Make a numbered list of the text lines in the entries below, from the very beginning of the entries down to and including the line containing "10 Secret Food", skipping any blank lines. Leave the pictures out of your list.
***** Records to process
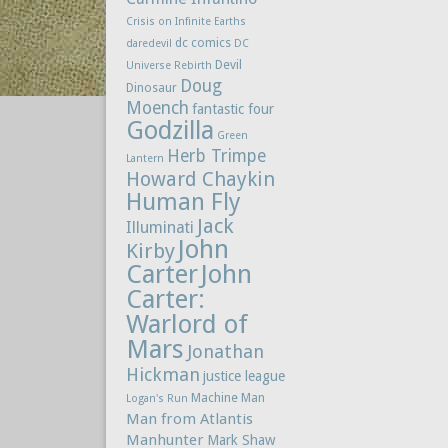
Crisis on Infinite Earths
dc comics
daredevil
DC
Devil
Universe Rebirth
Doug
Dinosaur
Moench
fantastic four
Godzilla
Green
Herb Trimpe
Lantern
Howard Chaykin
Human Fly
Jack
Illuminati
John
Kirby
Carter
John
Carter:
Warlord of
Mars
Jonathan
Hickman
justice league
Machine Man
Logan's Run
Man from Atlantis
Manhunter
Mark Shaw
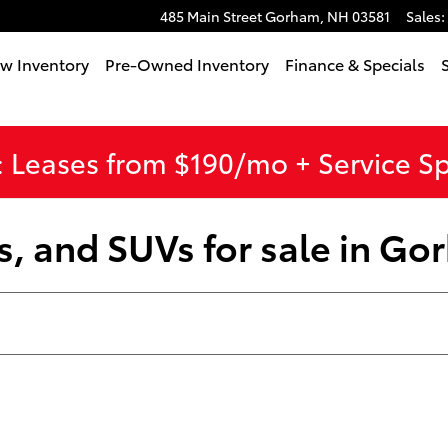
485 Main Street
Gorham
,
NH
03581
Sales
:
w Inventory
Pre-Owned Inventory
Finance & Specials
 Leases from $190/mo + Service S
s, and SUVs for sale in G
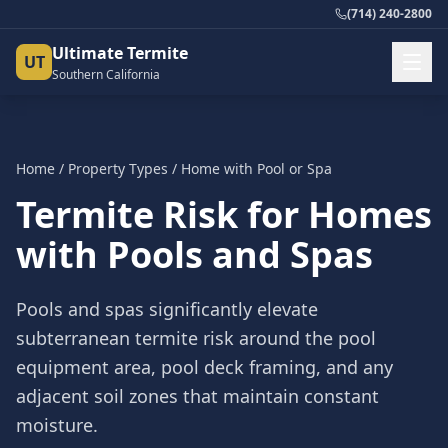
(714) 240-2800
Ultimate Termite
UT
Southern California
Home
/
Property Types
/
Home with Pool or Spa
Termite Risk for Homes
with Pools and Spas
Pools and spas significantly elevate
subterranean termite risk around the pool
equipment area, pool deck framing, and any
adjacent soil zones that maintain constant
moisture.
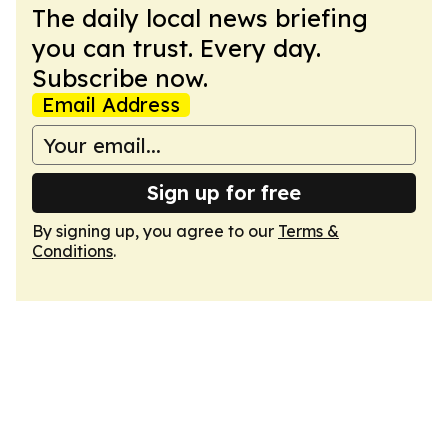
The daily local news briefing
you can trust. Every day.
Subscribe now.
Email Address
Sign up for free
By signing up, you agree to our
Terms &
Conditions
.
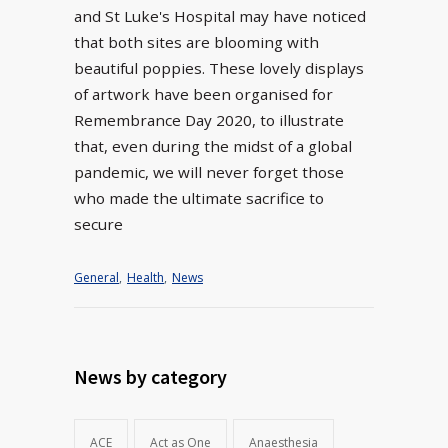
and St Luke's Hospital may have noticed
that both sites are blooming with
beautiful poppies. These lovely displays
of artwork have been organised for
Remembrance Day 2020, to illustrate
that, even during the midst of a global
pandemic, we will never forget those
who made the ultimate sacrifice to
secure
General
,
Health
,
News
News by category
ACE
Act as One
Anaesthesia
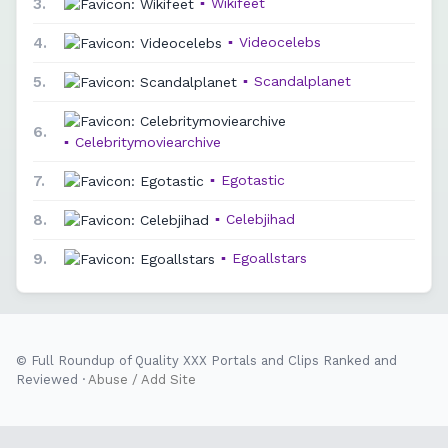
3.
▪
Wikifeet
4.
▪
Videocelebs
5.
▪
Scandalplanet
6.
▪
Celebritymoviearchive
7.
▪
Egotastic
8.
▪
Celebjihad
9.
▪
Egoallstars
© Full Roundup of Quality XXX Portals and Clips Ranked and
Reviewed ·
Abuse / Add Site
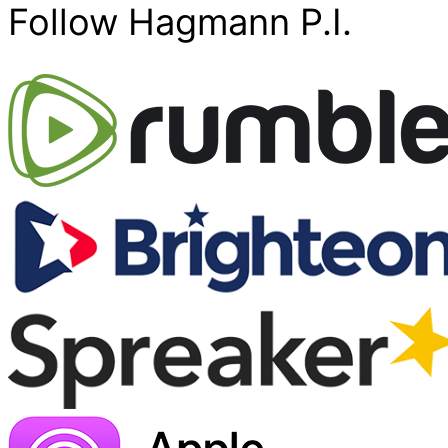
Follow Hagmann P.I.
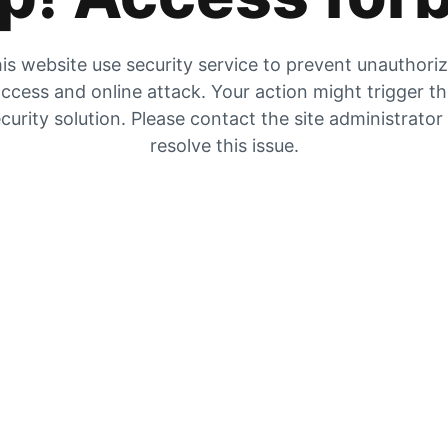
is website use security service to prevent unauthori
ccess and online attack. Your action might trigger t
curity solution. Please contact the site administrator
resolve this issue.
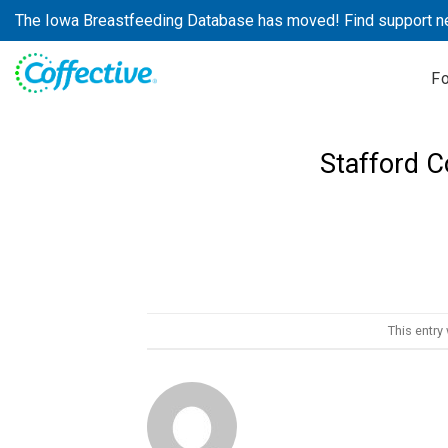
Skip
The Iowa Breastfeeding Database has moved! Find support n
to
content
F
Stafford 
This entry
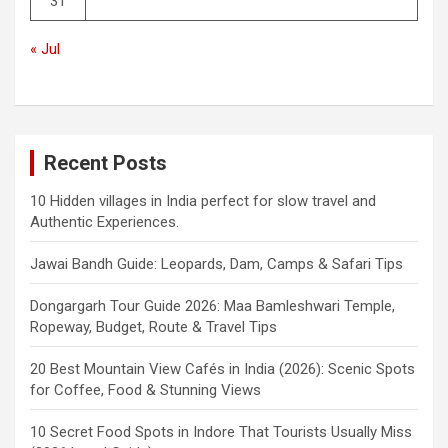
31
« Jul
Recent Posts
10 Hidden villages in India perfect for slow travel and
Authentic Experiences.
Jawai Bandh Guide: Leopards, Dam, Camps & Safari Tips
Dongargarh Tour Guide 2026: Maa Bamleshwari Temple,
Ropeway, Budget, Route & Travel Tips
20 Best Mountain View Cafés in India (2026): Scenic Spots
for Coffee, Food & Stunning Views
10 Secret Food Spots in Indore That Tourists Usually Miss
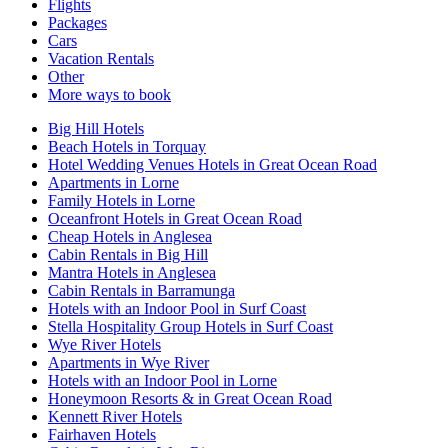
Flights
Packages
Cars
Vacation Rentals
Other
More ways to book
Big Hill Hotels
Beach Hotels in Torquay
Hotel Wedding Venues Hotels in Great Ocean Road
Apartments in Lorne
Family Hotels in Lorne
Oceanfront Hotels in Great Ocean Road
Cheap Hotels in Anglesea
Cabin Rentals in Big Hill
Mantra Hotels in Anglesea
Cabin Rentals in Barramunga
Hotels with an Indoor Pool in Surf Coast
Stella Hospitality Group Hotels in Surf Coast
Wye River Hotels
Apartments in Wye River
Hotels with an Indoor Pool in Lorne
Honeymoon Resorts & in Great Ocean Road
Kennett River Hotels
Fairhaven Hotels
**********
◆ **Solved problem**:
1. Crisis on Infinite Earths
2. dc comics
3. daredevil
4. DC
5. Devil
6. Universe Rebirth
7. Doug
8. Dinosaur
9. Moench
10. fantastic four
11. Godzilla
12. Green
13. Herb Trimpe
14. Lantern
15. Howard Chaykin
16. Human Fly
17. Jack
18. Illuminati
19. John
20. Kirby
21. Carter
22. John
23. Carter:
24. Warlord of
25. Mars
26. Jonathan
27. Hickman
28. justice league
29. Machine Man
30. Logan's Run
31. Man from Atlantis
32. Manhunter
33. Mark Shaw
34. 485 Main Street
35. Gorham
36. ,
37. NH
38. 03581
39. Sales
40. :
41. w Inventory
42. Pre-Owned Inventory
43. Finance & Specials
44.  Leases from $190/mo + Service S
45. s, and SUVs for sale in G
46. (714) 240-2800
47. Ultimate Termite
48. UT
49. Southern California
50. Home
51. /
52. Property Types
53. /
54. Home with Pool or Spa
55. Termite Risk for Homes
56. with Pools and Spas
57. Pools and spas significantly elevate
58. subterranean termite risk around the pool
59. equipment area, pool deck framing, and any
60. adjacent soil zones that maintain constant
61. moisture.
62. The daily local news briefing
63. you can trust. Every day.
64. Subscribe now.
65. Email Address
66. Sign up for free
67. By signing up, you agree to our
68. Terms &
69. Conditions
70. .
71. and St Luke's Hospital may have noticed
72. that both sites are blooming with
73. beautiful poppies. These lovely displays
74. of artwork have been organised for
75. Remembrance Day 2020, to illustrate
76. that, even during the midst of a global
77. pandemic, we will never forget those
78. who made the ultimate sacrifice to
79. secure
80. General
81. ,
82. Health
83. ,
84. News
85. News by category
86. ACE
87. Act as One
88. Anaesthesia
89. 3.
90. ▪
91. Wikifeet
92. 4.
93. ▪
94. Videocelebs
95. 5.
96. ▪
97. Scandalplanet
98. 6.
99. ▪
100. Celebritymoviearchive
101. 7.
102. ▪
103. Egotastic
104. 8.
105. ▪
106. Celebjihad
107. 9.
108. ▪
109. Egoallstars
110. © Full Roundup of Quality XXX Portals and Clips Ranked and
111. Reviewed ·
112. Abuse / Add Site
113. Follow Hagmann P.I.
114. is website use security service to prevent unauthori
115. ccess and online attack. Your action might trigger t
116. curity solution. Please contact the site administrator
117. resolve this issue.
118. Skip
119. The Iowa Breastfeeding Database has moved! Find support n
120. to
121. content
122. F
123. Stafford 
124. This entry
125. 31
126. « Jul
127. Recent Posts
128. 10 Hidden villages in India perfect for slow travel and
129. Authentic Experiences.
130. Jawai Bandh Guide: Leopards, Dam, Camps & Safari Tips
131. Dongargarh Tour Guide 2026: Maa Bamleshwari Temple,
132. Ropeway, Budget, Route & Travel Tips
133. 20 Best Mountain View Cafés in India (2026): Scenic Spots
134. for Coffee, Food & Stunning Views
135. 10 Secret Food Spots in Indore That Tourists Usually Miss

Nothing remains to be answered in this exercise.